Give the stretch of the passage on measuring memory usage in Go from "Luckily for us, Go's" through "allocations and usage." again, replacing "testing framework" with "test harness".

Selected text
▬▬▬▬▬▬
Luckily for us, Go's testing framework can monitor and calculate memory usage.
So what you should do is write a benchmark function and let the testing framework do its job to report memory allocations and usage.
Let's assume we want to measure this foo()
function:
var x []int64
func foo(allocs, size int) {
for i := 0; i < allocs; i {
x = make([]int64, size)
}
}
All it does is allocate a slice of the given size
, and it does this with the given number of times (allocs
).
Let's write benchmarking functions for different scenarios:
func BenchmarkFoo_0_0(b *testing.B) {
for i := 0; i < b.N; i {
foo(0, 0)
}
}
func BenchmarkFoo_1_1(b *testing.B) {
for i := 0; i < b.N; i {
foo(1, 1)
}
}
func BenchmarkFoo_2_2(b *testing.B) {
for i := 0; i < b.N; i {
foo(2, 2)
}
}
Running the benchmark with go test -bench . -benchmem
, the output is:
BenchmarkFoo_0_0-8 1000000000 0.3204 ns/op 0 B/op 0 allocs/op
BenchmarkFoo_1_1-8 67101626 16.58 ns/op 8 B/op 1 allocs/op
BenchmarkFoo_2_2-8 27375050 42.42 ns/op 32 B/op 2 allocs/op
As you can see, the allocations per function call is the same what we pass as the allocs
argument. The allocated memory is the expected allocs * size * 8 bytes
.
Note that the reported allocations per op is an integer value (it's the result of an integer division), so if the benchmarked function only occasionally allocates, it might not be reported in the integer result. For details, see Output from benchmem.
Like in this example:
var x []int64
func bar() {
if rand.Float64() < 0.3 {
x = make([]int64, 10)
}
}
This bar()
▬▬▬▬▬▬
Collected material
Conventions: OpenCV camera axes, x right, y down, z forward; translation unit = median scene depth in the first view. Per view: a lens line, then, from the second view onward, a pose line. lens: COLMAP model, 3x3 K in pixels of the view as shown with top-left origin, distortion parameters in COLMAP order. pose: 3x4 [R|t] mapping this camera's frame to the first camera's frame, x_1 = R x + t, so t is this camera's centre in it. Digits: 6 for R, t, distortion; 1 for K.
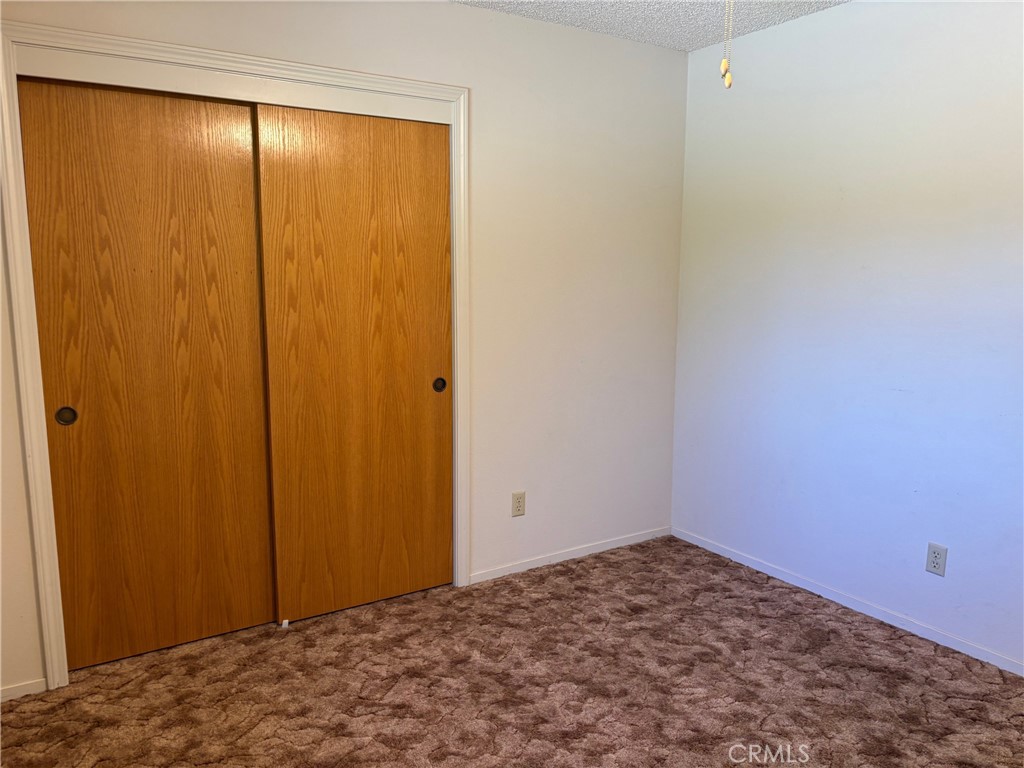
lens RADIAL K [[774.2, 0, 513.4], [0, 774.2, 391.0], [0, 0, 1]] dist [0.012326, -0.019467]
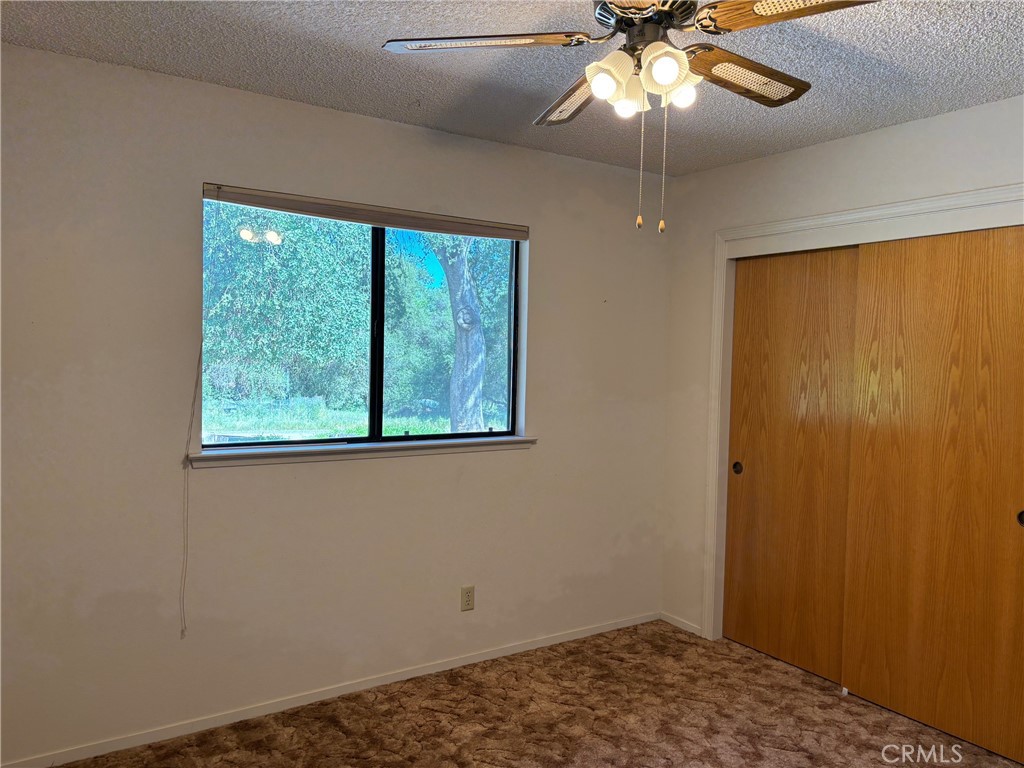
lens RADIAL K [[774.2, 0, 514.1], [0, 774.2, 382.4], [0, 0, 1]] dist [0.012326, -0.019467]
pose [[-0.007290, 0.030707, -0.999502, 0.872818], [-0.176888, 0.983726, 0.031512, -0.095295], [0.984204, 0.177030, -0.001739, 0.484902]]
▬▬▬▬▬▬
Task output
Luckily for us, Go's test harness can monitor and calculate memory usage.
So what you should do is write a benchmark function and let the test harness do its job to report memory allocations and usage.